Comment êtes-vous tombé dans le cercle infernal de l’anorexie ?

« Je suis atteint d’anorexie masculine depuis 5 ans, j’ai eu une période en 2006 où je suis monté à 72kg pour 1m74. À ce moment-là, j’ai commencé à maigrir très vite sur 1 mois. Depuis, j’ai toujours fait attention à ce que je mangeais. L’anorexie est venue sournoisement, c’est une maladie qui nous pousse de mois en mois, d’année en année, à manger toujours moins, à épier les calories, à ne presque plus rien manger.

Je fais à présent 42 kg pour 1m74. Je pense que l’anorexie traduit un sentiment de mal être. Elle est là pour vous dire « je suis là », « regardez-moi »… Le fait d’être très maigre est vu comme de la pitié, si je peux dire ainsi. Sauf qu’une fois qu’on est tombé dans ce trou profond, on en remonte jamais vraiment, on glisse un peu comme sur de la glaise.

J’ai subi des moqueries à l’adolescence pour des dents avancées. Pendant 7 ans, j’ai porté un appareil dentaire, ça ne m’a pas aidé à me sentir bien dans ma peau. J’ai eu un choc émotionnel à 15 ans qui m’a laissé une voix féminine pendant plus de 12 ans. J’ai retrouvé ma voix normale quand mon papa a quitté ce monde. C’était une double peine. Mon quotidien était tellement insoutenable que je me suis déscolarisé et j’ai plongé dans une grande solitude. »

« Pour moi, l’anorexie était aussi une forme d’automutilation. Une fois que la maladie est installée, rester en vie devient une souffrance physique et mentale. Plus elle s’enracine et plus ça devient dur de s’en sortir »

Comment se traduit cette anorexie au quotidien ?

« Déjà, j’ai froid en permanence. Je vis sous une couverture chauffante presque 24/24h. Je n’ai que la peau sur les os et un style cadavérique. J’ai de l’ostéoporose sévère. Mes os se désagrègent et se confondent avec ceux d’une personne de 60 ans. Alors, forcément, les organes, même vitaux, fonctionnent au ralenti. Mon cœur est à 40 BPM et ma tension à 9.

J’ai des maux de ventre, des ballonnements, une digestion très lente, une fatigue permanente, les cheveux qui tombent. Mon cerveau est continuellement dans un espèce de brouillard épais. Au quotidien, j’arrive à me faire de légères déchirures musculaires quand je porte des charges un peu trop lourdes et j’ai de légères fêlures aux côtes, faute de graisses. »

« Tout le corps souffre. Même enjamber une simple bosse sur un trottoir devient compliqué. La vie est en un enfer permanent. Il n’y a pas un seul jour sans que je pense au suicide »

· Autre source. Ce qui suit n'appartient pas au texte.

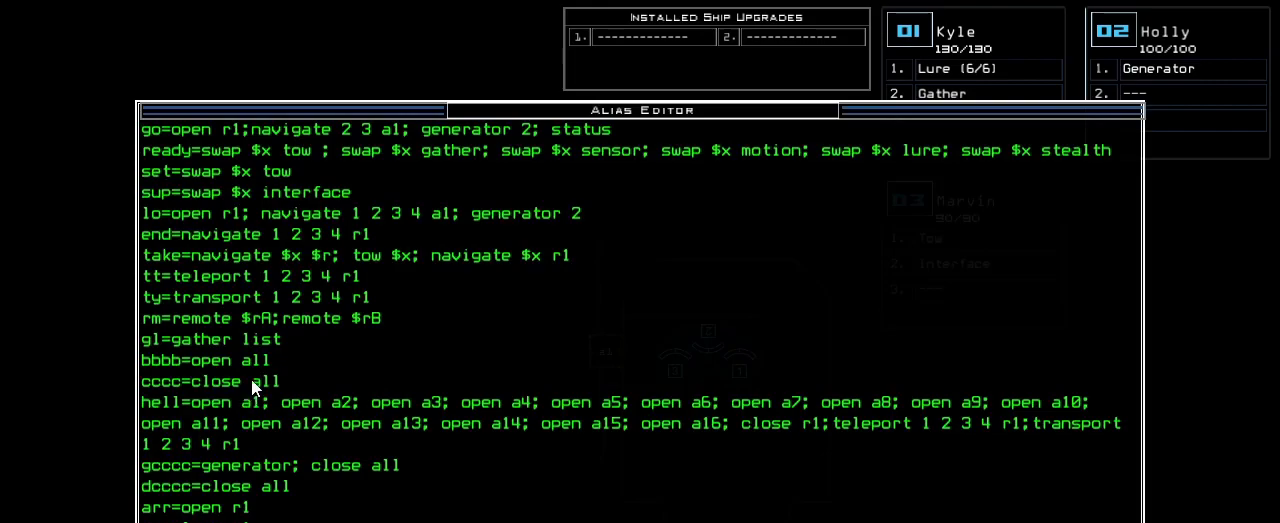
{"keys": [], "events": []}
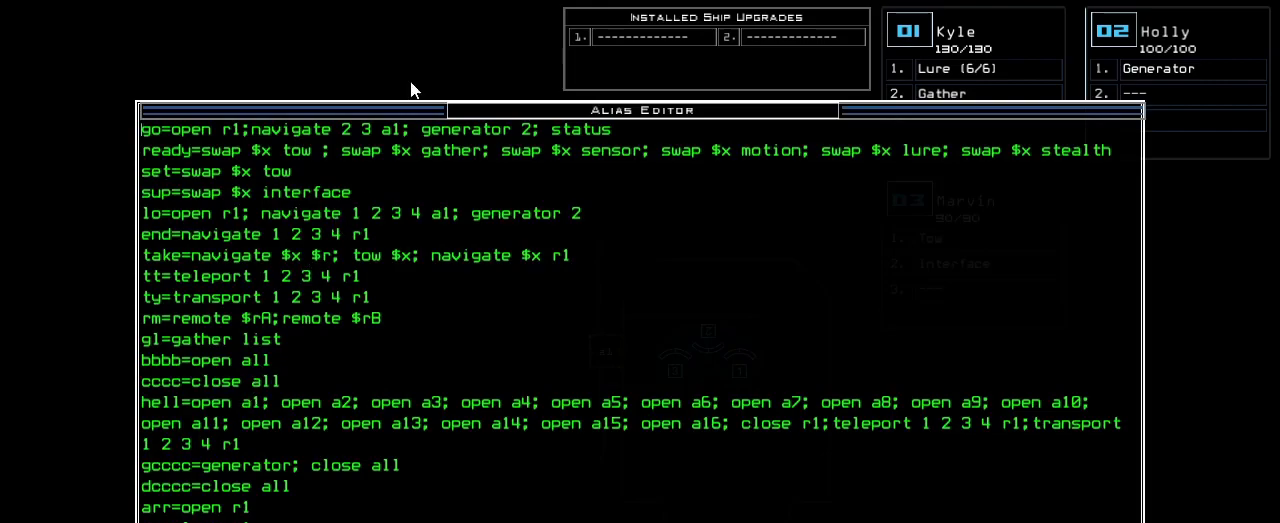
{"keys": [], "events": []}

« Je me suis même déjà renseigné sur le suicide assisté. Pourtant, vous me direz c’est simple il suffit de manger. Oui, mais tous les anorexiques ont cette petite voix dans la tête qui les dirige comme des pantins. Notre propre cerveau veut nous tuer. Je marche 5 km par jour, car oui la maladie veut que vous éliminiez, sinon ce n’est pas marrant. Et si vous ne le faites pas, le stress et la culpabilité prennent le dessus. Alors on monte sur la balance à tout va, on pèse ses aliments aux grammes près… ça fait partie de la maladie. Mais combien de temps je vais tenir à ce rythme-là ? »

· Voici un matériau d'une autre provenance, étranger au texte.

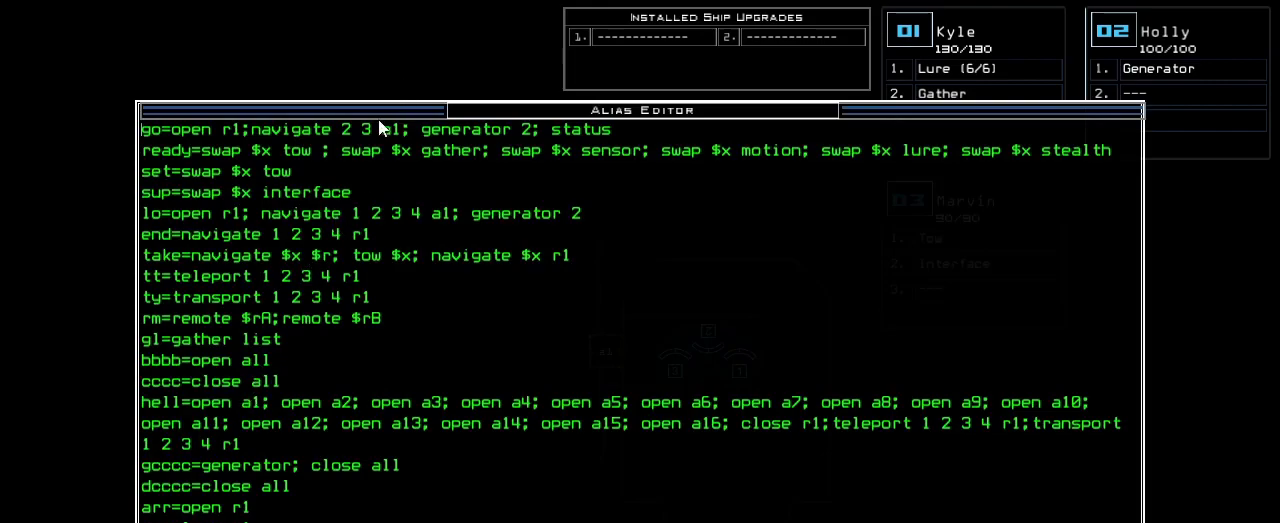
{"keys": [], "events": []}
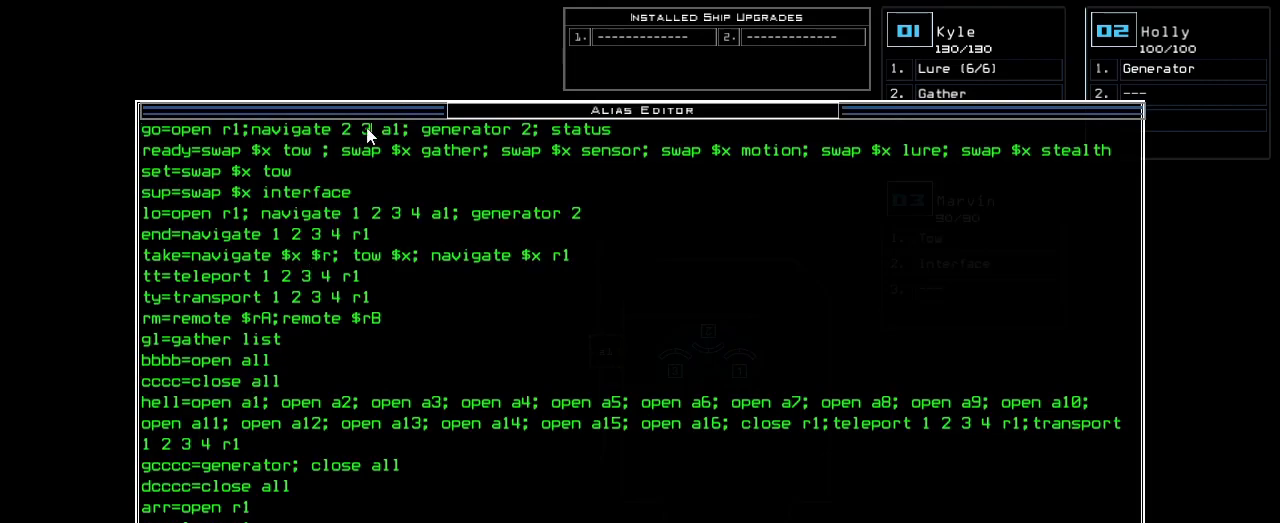
{"keys": [], "events": []}
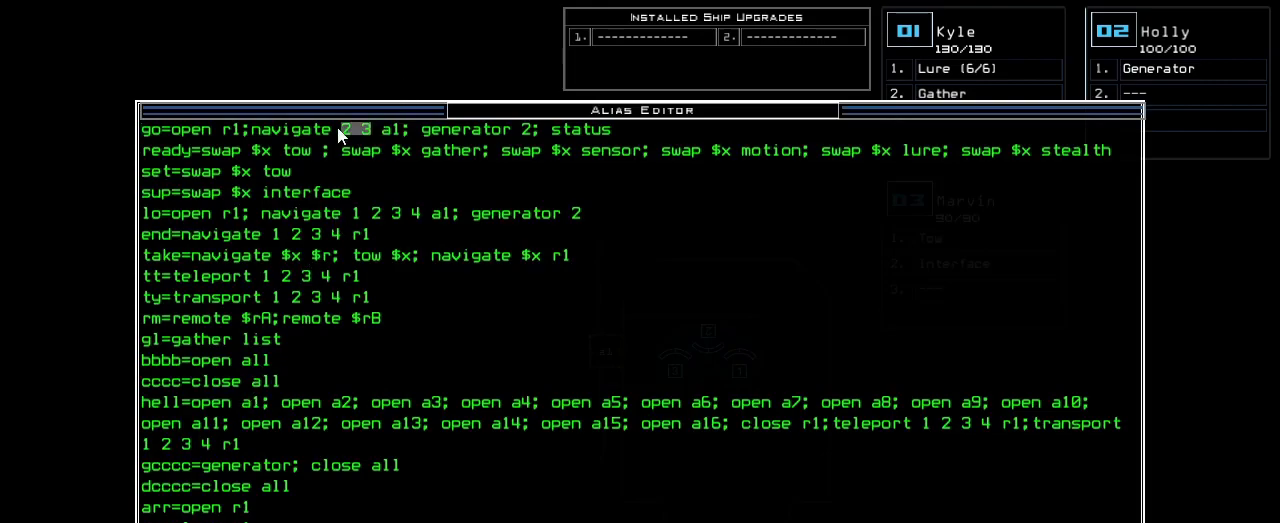
{"keys": [], "events": [[117, "1", "down"], [217, "1", "up"], [233, "space", "down"], [333, "2", "down"], [350, "space", "up"], [450, "2", "up"]]}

L’anorexie est souvent associée aux femmes. Pourtant un homme sur cinq en souffre. Comment avez-vous vécu cette « catégorisation » ?

« L’anorexie masculine est très peu connue, car je pense que les hommes sont plus machos. On se voile la face. Dire qu’on est malade est plus tabou, mais heureusement les paroles se libèrent doucement. Il faut lever sa part de virilité et admettre qu’on est comme tout le monde : des êtres humains. On n’est pas plus fort que les femmes face aux maladies. Il y a surement même plus d’un homme sur cinq qui en souffre.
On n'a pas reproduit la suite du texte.